The destruction of Kyiv, then and now?
‘The fact that we took Kyiv without fundamentally destroying it ran counter to intentions. The plan was to lay the city so low that it could no longer become a hub of nationalist or Bolshevik resistance for a long time. The troops in the operational area failed to carry out this clear order, meaning we are forced to conceal in our reports that Kyiv has not actually been destroyed. Perhaps there will be another opportunity to achieve the desired goal.’
This was according to the Nazi propagandist Joseph Goebbels in September 1941, a few days after the capture of the city by the German army. A month beforehand, Field Marshal Wilhelm Keitel, the commander-in-chief of the Wehrmacht, who was hanged as a war criminal five years later, had indeed ordered the destruction of Kyiv.
Destruction at a distance
In the end Goebbels’ wish would partly come true, though not in the way he had envisaged. On 24 September 1941, two days after he made his complaint, the destruction of the city centre began – to the great shock of the Germans. Moscow had previously ordered a special Red Army engineering unit to hide numerous mines surreptitiously in and under buildings before the Germans arrived. Now, less than a week after the German entry that had left the city almost completely intact, the Russians used radio waves to detonate the mines at a safe distance, without any warning.
Within a week’s time, Kyiv’s main street, Chresjtsjatyk, and the surrounding streets had been reduced to ashes. The destruction of this area, around a square kilometre, naturally came at a human cost. Stalin’s precise intentions with this action are unclear, because we know of no surviving documentation. It seems that the goal was not military, strictly speaking – after all, the German advance could no longer be slowed – but to make the life and rule of the German occupying forces in Kyiv as unpleasant as possible.
It should be added that Stalin’s scorched-earth policy was not an unequivocal success.

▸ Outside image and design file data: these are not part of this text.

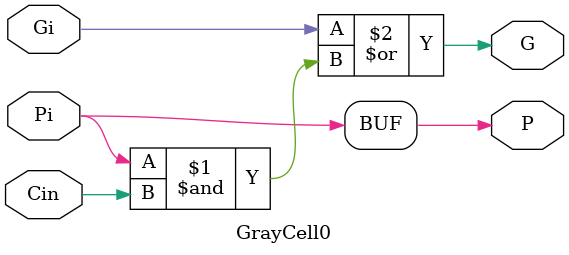
<source format=v>
module HalfAdder0(input a, input b, output sum, output cout);

    assign sum = a ^ b;
    assign cout = a & b;
endmodule

module HalfAdder1(input a, input b, output sum, output cout);

    assign sum = a | b;
    assign cout = a & b;
endmodule

module FullAdder0(input a, input b, input cin, output sum, output cout);

    assign sum = a ^ b ^ cin;
    assign cout = (a & b) | (cin & b) | (cin & a);
endmodule

module FullAdder1(input a, input b, input cin, output sum, output cout);

    assign sum = a | b | cin;
    assign cout =  (cin & b) | (cin & a);
endmodule

module FullAdder2(input a, input b, input cin, output sum, output cout);

    assign sum = a | b | cin;
    assign cout =  (cin & b);
endmodule

module AndGate(input a, input b, output y);
    assign y = a & b;
endmodule

module AndGate0(input a, input b, output y);
    assign y = a & b;
endmodule


module NandGate(input a, input b, output y);
    assign y = ~(a & b);
endmodule

module NandGate0(input a, input b, output y);
    assign y = ~(a & b);
endmodule

module BitwisePG(input A, input B, output P, output G);

    assign P = A ^ B;
    assign G = A & B;
endmodule

module BitwisePG0(input A, input B, output P, output G);

    assign P = A ^ B;
    assign G = A & B;
endmodule

module XorGate(input A, input B, output Y);

    assign Y = A ^ B;
    
endmodule

module XorGate0(input A, input B, output Y);

    assign Y = A ^ B;
    
endmodule

module BlackCell(input Pi, input Gi, input Cin, input Pj, output P, output G);

    assign P = (Pi & Pj);
    assign G = (Gi | (Pi & Cin));
endmodule

module BlackCell0(input Pi, input Gi, input Cin, input Pj, output P, output G);

    assign P = (Pi & Pj);
    assign G = (Gi | (Pi & Cin));
endmodule

module GrayCell(input Pi, input Gi, input Cin, output P, output G);

    assign G = (Gi | (Pi & Cin));
    assign P = Pi;
    
endmodule

module GrayCell0(input Pi, input Gi, input Cin, output P, output G);

    assign G = (Gi | (Pi & Cin));
    assign P = Pi;
    
endmodule
</source>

A rapid search enabled the Germans to remove hundreds of other mines in time, for example in the Kyiv Pechersk Lavra (an extremely important Orthodox site). Most of these other buildings remained intact for the time being.
Thus, in 1941 the regimes in both Berlin and Moscow showed no hesitation in deliberately destroying Kyiv, regardless of civilian casualties.

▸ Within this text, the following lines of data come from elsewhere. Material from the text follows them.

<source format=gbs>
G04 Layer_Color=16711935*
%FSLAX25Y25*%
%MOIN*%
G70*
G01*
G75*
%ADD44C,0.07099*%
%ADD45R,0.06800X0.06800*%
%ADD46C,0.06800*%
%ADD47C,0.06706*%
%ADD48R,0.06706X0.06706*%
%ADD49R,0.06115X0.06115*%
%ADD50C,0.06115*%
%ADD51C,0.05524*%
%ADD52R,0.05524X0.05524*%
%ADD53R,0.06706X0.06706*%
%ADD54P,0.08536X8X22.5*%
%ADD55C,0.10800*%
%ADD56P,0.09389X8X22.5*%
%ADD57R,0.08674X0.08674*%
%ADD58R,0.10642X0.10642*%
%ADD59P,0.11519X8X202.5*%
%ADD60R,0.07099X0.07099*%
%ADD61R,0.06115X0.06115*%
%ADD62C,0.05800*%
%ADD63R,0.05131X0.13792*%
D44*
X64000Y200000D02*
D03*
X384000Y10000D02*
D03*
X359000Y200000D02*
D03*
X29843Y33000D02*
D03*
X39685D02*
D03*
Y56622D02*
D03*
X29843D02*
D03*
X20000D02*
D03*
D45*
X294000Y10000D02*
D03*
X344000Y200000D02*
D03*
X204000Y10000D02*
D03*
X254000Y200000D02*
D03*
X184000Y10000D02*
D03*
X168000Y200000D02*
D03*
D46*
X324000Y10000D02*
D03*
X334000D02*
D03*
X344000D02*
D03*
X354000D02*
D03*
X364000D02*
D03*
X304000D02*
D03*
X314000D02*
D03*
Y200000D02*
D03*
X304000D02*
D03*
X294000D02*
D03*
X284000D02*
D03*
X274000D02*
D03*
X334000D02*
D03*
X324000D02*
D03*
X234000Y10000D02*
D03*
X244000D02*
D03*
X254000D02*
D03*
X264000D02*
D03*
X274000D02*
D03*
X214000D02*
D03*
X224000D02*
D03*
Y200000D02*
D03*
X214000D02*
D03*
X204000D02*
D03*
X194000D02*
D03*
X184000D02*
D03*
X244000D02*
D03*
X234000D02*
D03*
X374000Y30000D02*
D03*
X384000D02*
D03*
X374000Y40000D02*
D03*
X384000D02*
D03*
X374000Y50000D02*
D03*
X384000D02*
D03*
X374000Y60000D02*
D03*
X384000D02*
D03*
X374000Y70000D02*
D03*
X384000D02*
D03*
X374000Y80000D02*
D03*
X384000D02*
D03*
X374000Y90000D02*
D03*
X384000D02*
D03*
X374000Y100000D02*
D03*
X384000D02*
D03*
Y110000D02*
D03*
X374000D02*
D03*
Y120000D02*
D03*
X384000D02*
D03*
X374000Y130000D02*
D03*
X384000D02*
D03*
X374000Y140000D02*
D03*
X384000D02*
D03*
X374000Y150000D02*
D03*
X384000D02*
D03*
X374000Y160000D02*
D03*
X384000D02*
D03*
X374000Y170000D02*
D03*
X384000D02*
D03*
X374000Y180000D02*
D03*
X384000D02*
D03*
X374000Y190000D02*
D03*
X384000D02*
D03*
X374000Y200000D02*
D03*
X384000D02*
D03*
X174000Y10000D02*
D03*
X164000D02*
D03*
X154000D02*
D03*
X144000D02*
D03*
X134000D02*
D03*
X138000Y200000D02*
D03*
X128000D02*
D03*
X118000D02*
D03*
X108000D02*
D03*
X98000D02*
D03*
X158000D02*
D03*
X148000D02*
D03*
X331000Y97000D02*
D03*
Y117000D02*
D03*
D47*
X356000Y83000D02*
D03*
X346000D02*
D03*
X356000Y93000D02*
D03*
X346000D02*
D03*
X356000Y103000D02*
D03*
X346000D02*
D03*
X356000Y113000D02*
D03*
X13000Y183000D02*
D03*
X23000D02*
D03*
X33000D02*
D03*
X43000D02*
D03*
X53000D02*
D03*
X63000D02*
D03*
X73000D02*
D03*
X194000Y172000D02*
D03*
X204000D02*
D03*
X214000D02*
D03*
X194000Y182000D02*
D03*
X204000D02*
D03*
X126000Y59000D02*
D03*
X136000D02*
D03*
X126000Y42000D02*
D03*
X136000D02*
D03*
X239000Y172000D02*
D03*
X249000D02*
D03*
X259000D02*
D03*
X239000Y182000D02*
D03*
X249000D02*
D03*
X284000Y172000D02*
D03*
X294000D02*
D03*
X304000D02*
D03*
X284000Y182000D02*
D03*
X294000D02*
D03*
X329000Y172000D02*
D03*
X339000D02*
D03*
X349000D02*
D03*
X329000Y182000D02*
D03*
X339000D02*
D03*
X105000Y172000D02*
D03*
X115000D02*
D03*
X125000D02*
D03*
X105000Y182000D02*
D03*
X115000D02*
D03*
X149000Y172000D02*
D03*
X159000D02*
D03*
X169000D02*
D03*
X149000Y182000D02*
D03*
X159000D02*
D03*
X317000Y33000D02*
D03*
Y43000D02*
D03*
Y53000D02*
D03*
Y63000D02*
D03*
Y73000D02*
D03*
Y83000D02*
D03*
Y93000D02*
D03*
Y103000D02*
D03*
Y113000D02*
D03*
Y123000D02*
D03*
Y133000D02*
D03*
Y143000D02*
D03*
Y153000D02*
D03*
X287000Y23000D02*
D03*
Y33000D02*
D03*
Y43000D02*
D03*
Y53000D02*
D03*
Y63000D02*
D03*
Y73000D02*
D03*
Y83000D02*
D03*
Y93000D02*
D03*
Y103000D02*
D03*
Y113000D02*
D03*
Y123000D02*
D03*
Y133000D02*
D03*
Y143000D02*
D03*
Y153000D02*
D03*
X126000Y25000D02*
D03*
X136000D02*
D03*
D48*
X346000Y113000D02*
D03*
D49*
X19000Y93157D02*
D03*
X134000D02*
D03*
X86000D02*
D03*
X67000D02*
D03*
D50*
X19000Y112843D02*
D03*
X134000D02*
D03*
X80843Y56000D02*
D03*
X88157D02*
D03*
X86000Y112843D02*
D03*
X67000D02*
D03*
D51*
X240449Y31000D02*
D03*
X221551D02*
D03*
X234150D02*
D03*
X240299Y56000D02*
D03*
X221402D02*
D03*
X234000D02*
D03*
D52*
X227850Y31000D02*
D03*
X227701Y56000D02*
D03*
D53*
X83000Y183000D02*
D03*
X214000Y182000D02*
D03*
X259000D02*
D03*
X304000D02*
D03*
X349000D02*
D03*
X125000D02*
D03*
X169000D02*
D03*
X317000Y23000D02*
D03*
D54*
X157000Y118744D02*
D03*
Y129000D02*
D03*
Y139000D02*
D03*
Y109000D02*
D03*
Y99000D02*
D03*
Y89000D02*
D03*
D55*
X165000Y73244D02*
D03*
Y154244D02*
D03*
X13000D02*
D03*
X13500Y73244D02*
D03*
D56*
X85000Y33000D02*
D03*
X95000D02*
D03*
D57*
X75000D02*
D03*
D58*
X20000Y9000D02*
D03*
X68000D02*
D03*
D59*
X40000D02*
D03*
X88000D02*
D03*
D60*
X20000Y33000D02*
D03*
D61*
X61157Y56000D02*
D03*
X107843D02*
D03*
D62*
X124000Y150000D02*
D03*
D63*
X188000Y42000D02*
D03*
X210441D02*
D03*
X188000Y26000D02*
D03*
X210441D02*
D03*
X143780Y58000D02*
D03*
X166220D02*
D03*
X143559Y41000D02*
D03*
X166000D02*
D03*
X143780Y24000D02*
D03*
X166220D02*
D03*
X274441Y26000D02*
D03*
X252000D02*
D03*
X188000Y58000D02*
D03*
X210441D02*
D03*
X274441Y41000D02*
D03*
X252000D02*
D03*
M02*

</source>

The alleged cradle of Russia
Many decades later, Putin is attempting to recapture Ukraine with a colonial war and erase Ukrainian identity. Like Stalin, the dictator he regards as an ‘efficient manager’, Putin considers the killing of civilians acceptable. Unlike Stalin, Putin does not even recognise Ukrainian identity.
For the nationalist Putin, however, Kyiv is the ‘cradle’ of Russia. According to Russian mythology, the origins of ancient Russia lie in Kyiv. Does this mean that he will show more mercy to Ukraine than to Syria, where, for example in Aleppo, he had Russian bombers flatten entire residential areas in order to achieve political goals? After all, Syria ‘only’ concerned Muslims, who have little to do with the ‘Russian world’, in Putin’s view.
The answer is no, as shown by the recent shelling. One foretaste was the attack on the television tower that was erected in Soviet times near the former ravine of Babyn Jar, the area where tens of thousands of Jews and others were murdered in 1941-1943.
Worldwide sympathy
The Ukrainian resistance is led by a Jewish Ukrainian, a president previously known in his own country for his comedy work in his native tongue, Russian. Long viewed with suspicion by more explicitly patriotic Ukrainians, Zelensky is now drawing support and sympathy from every corner. The notion that Ukraine needs to be ‘de-Nazified’ is patently absurd. It is partly due to the actions of the Ukrainian president that the resistance is so massive. Nothing is more symbolic of this than the issuing of weapons to civilians in the city, which the international media now increasingly calls Kyiv, the Ukrainian name for a city that used to be known by its Russian name (Kiev). Never before in history have Ukrainians experienced so much sympathy around the world.
None of these factors, unprecedented in Ukrainian history, will be sufficient to save the Ukrainian capital. Time and again, my thoughts go out to friends and colleagues who are still in Kyiv. Will they survive? Are they going to witness the destruction of their beloved city?
In September 1941, part of Kyiv city centre was destroyed; not by the German occupying forces, but by the Russian Red Army. The latter remotely detonated mines that were hidden before German troops arrived in the city. Stalin proved willing to sacrifice the city and its inhabitants to thwart the German enemy. NIOD researcher Karel Berkhoff, who specialises in the history of Eastern Europe and the Holocaust, fears that history will repeat itself in Kyiv.